ABOUT THIS TASK
The answer must consist of every line in the records that contains the word "compte".

#### DATA

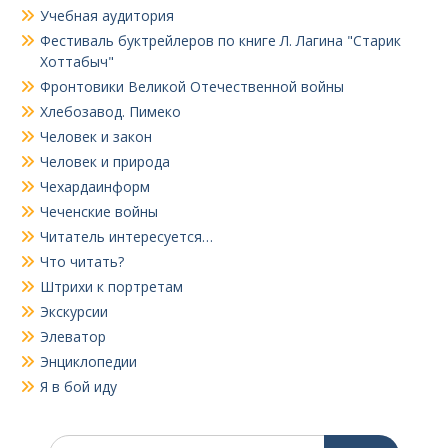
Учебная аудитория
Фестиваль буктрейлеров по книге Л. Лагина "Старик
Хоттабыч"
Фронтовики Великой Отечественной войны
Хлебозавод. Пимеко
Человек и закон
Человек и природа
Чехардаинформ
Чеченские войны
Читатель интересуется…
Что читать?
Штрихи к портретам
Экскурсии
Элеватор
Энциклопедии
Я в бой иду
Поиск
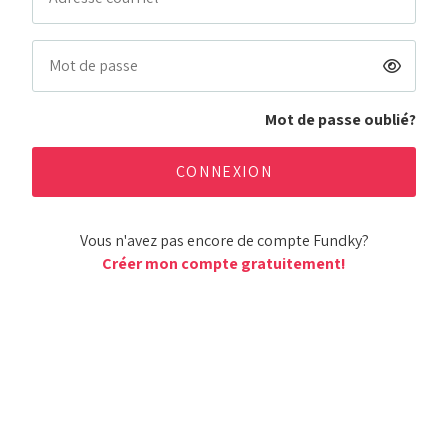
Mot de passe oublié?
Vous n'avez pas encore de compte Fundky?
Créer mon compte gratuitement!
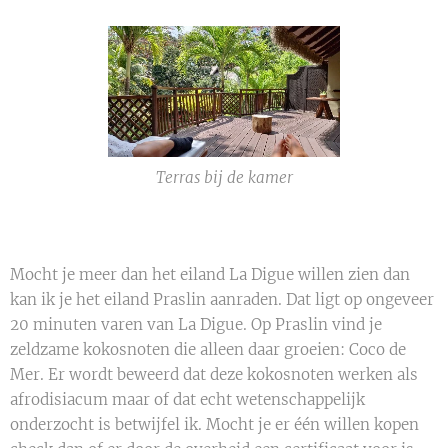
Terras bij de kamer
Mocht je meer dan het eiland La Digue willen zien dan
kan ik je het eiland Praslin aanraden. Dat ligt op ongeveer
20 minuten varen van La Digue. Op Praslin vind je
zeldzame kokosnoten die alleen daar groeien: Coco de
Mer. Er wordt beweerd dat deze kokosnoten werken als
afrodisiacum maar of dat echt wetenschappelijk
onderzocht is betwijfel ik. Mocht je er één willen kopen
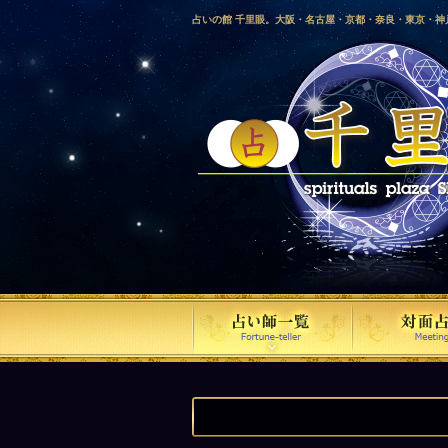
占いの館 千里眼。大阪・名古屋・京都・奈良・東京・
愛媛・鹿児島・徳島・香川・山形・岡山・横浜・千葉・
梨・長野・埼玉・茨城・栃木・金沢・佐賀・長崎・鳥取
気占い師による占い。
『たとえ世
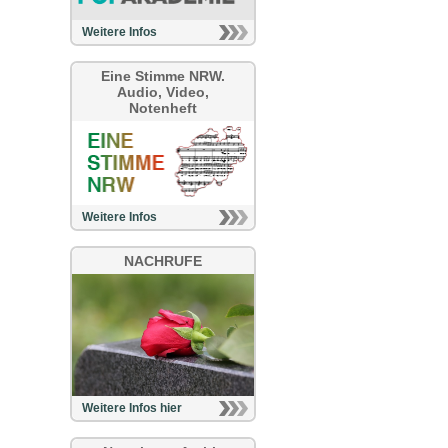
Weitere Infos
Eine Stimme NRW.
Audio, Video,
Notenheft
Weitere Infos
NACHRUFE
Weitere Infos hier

########

WRITTEN RESPONSE
Vous n'avez pas encore de compte Fundky?
Créer mon compte gratuitement!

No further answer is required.